▸ Requirement: Although the entries contain pictures, your copy should hold only their exact text.
Segment Open
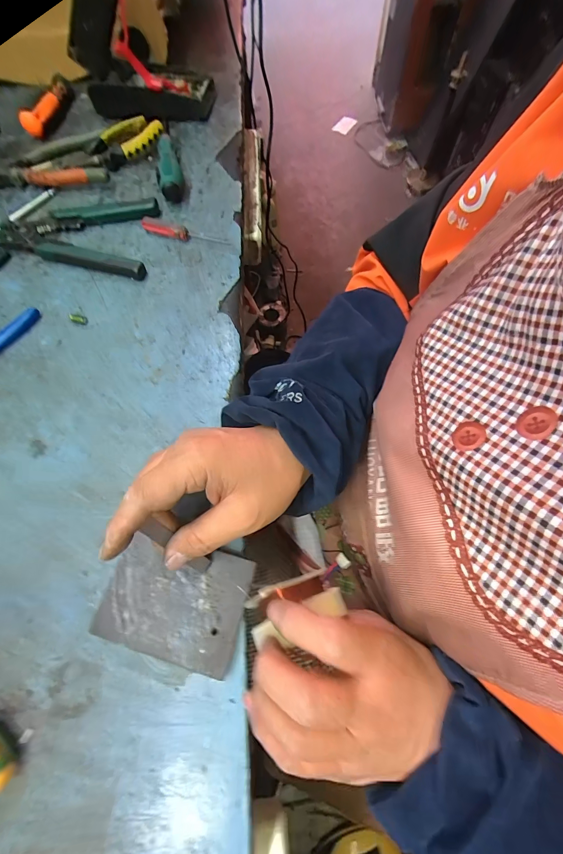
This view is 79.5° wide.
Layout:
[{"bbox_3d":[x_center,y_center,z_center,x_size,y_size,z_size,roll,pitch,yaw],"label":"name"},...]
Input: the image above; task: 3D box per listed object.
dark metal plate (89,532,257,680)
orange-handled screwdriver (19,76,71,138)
[{"bbox_3d":[-0.080,0.128,0.254,0.102,0.006,0.079,16,71,7],"label":"dark metal plate"},{"bbox_3d":[-0.327,-0.451,0.474,0.030,0.028,0.109,10,70,5],"label":"orange-handled screwdriver"}]

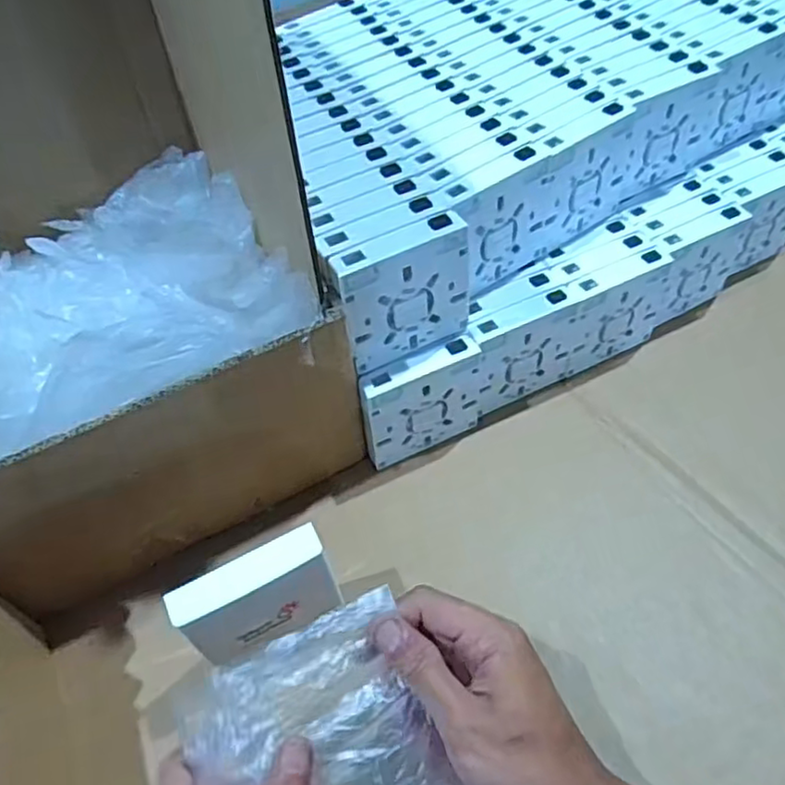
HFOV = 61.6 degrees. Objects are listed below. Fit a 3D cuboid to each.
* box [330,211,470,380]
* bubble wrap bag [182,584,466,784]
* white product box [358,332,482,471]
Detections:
[{"bbox_3d":[0.007,-0.062,0.420,0.087,0.085,0.024,-24,54,-14],"label":"box"},{"bbox_3d":[-0.029,0.180,0.314,0.110,0.011,0.129,-23,83,-11],"label":"bubble wrap bag"},{"bbox_3d":[0.021,0.008,0.473,0.090,0.085,0.023,-23,54,-14],"label":"white product box"}]

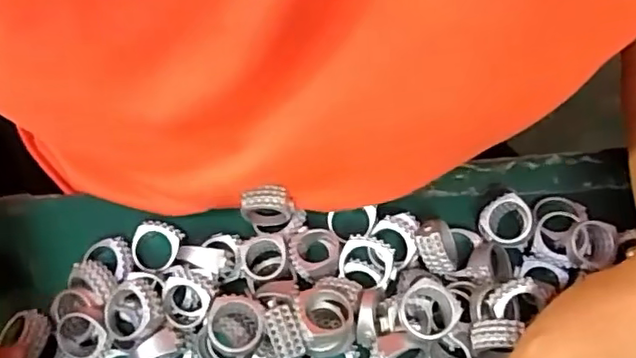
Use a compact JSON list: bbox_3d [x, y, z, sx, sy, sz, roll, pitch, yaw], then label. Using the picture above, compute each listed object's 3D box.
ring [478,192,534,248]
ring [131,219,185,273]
[{"bbox_3d":[0.087,0.020,0.274,0.021,0.015,0.023,0,69,1],"label":"ring"},{"bbox_3d":[-0.077,0.032,0.280,0.023,0.006,0.024,0,69,1],"label":"ring"}]

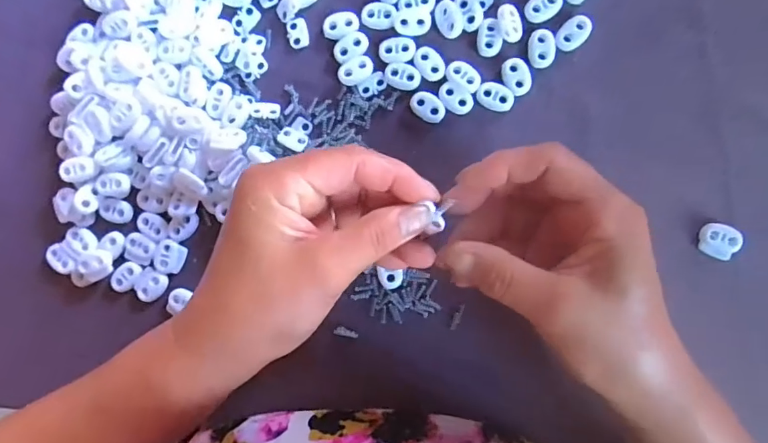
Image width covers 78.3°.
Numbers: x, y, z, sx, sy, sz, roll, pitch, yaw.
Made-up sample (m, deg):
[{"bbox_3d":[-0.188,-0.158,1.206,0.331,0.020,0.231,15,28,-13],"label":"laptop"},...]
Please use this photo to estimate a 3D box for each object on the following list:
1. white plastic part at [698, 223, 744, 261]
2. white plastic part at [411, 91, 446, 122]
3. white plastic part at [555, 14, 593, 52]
[{"bbox_3d":[0.195,0.012,0.273,0.021,0.006,0.020,12,89,10],"label":"white plastic part"},{"bbox_3d":[0.027,-0.071,0.292,0.023,0.004,0.015,36,93,10],"label":"white plastic part"},{"bbox_3d":[0.114,-0.113,0.283,0.016,0.004,0.025,43,94,10],"label":"white plastic part"}]

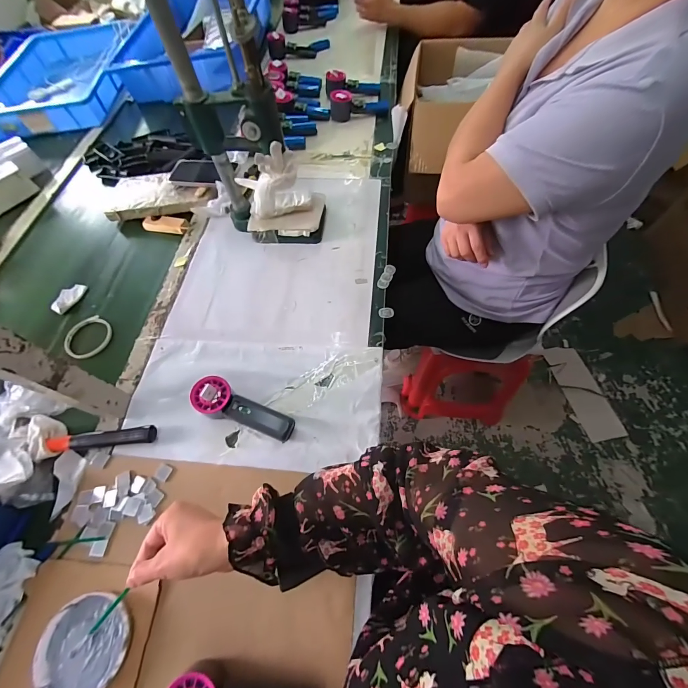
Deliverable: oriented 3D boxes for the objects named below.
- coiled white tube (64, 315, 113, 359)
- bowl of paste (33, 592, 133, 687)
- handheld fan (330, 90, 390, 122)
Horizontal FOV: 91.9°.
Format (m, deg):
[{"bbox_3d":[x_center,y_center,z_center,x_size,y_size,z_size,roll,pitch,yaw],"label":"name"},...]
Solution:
[{"bbox_3d":[-0.487,-0.013,0.633,0.082,0.016,0.084,-1,61,2],"label":"coiled white tube"},{"bbox_3d":[-0.307,0.357,0.393,0.106,0.016,0.096,7,62,7],"label":"bowl of paste"},{"bbox_3d":[0.042,-0.648,0.901,0.157,0.058,0.052,-13,61,-4],"label":"handheld fan"}]

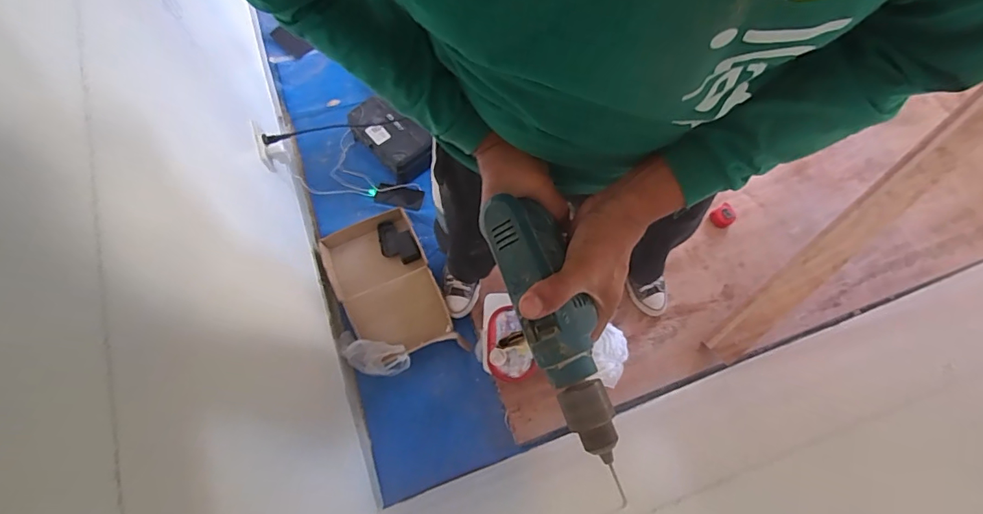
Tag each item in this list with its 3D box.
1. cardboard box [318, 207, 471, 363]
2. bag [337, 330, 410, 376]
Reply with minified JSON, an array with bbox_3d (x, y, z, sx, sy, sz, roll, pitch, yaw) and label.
[{"bbox_3d":[-0.298,0.081,1.314,0.283,0.065,0.450,-26,73,-9],"label":"cardboard box"},{"bbox_3d":[-0.328,0.264,1.238,0.227,0.082,0.093,14,71,6],"label":"bag"}]

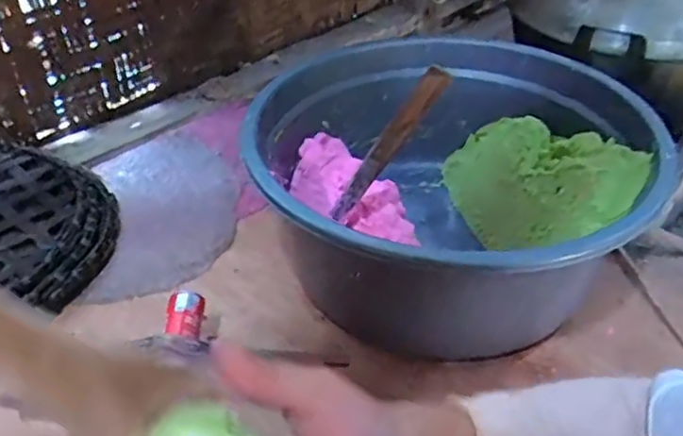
Segment Closed
▸ Expected output:
This view is 79.5° wide.
Layout:
[{"bbox_3d":[x_center,y_center,z_center,x_size,y_size,z_size,roll,pitch,yaw],"label":"name"},...]
Input: the image above; task: 3D box per listed object.
dark metal plate (89,532,257,680)
orange-handled screwdriver (19,76,71,138)
[{"bbox_3d":[-0.080,0.128,0.254,0.102,0.006,0.079,16,71,7],"label":"dark metal plate"},{"bbox_3d":[-0.327,-0.451,0.474,0.030,0.028,0.109,10,70,5],"label":"orange-handled screwdriver"}]

HFOV = 61.6 degrees. Objects are listed below. Fit a 3D cuboid to each.
* box [330,211,470,380]
* bubble wrap bag [182,584,466,784]
* white product box [358,332,482,471]
Detections:
[{"bbox_3d":[0.007,-0.062,0.420,0.087,0.085,0.024,-24,54,-14],"label":"box"},{"bbox_3d":[-0.029,0.180,0.314,0.110,0.011,0.129,-23,83,-11],"label":"bubble wrap bag"},{"bbox_3d":[0.021,0.008,0.473,0.090,0.085,0.023,-23,54,-14],"label":"white product box"}]

Use a compact JSON list: bbox_3d [x, y, z, sx, sy, sz, roll, pitch, yaw], then label. Using the picture above, compute each listed object's 3D box.
ring [478,192,534,248]
ring [131,219,185,273]
[{"bbox_3d":[0.087,0.020,0.274,0.021,0.015,0.023,0,69,1],"label":"ring"},{"bbox_3d":[-0.077,0.032,0.280,0.023,0.006,0.024,0,69,1],"label":"ring"}]

Image width covers 78.3°.
Numbers: x, y, z, sx, sy, sz, roll, pitch, yaw.
Made-up sample (m, deg):
[{"bbox_3d":[-0.188,-0.158,1.206,0.331,0.020,0.231,15,28,-13],"label":"laptop"},...]
Please use this photo to estimate a 3D box for each object on the following list:
1. white plastic part at [698, 223, 744, 261]
2. white plastic part at [411, 91, 446, 122]
3. white plastic part at [555, 14, 593, 52]
[{"bbox_3d":[0.195,0.012,0.273,0.021,0.006,0.020,12,89,10],"label":"white plastic part"},{"bbox_3d":[0.027,-0.071,0.292,0.023,0.004,0.015,36,93,10],"label":"white plastic part"},{"bbox_3d":[0.114,-0.113,0.283,0.016,0.004,0.025,43,94,10],"label":"white plastic part"}]

Deliverable: oriented 3D boxes for the objects named below.
- coiled white tube (64, 315, 113, 359)
- bowl of paste (33, 592, 133, 687)
- handheld fan (330, 90, 390, 122)
Horizontal FOV: 91.9°.
Format (m, deg):
[{"bbox_3d":[x_center,y_center,z_center,x_size,y_size,z_size,roll,pitch,yaw],"label":"name"},...]
Solution:
[{"bbox_3d":[-0.487,-0.013,0.633,0.082,0.016,0.084,-1,61,2],"label":"coiled white tube"},{"bbox_3d":[-0.307,0.357,0.393,0.106,0.016,0.096,7,62,7],"label":"bowl of paste"},{"bbox_3d":[0.042,-0.648,0.901,0.157,0.058,0.052,-13,61,-4],"label":"handheld fan"}]

Tag each item in this list with its 3D box.
1. cardboard box [318, 207, 471, 363]
2. bag [337, 330, 410, 376]
Reply with minified JSON, an array with bbox_3d (x, y, z, sx, sy, sz, roll, pitch, yaw) and label.
[{"bbox_3d":[-0.298,0.081,1.314,0.283,0.065,0.450,-26,73,-9],"label":"cardboard box"},{"bbox_3d":[-0.328,0.264,1.238,0.227,0.082,0.093,14,71,6],"label":"bag"}]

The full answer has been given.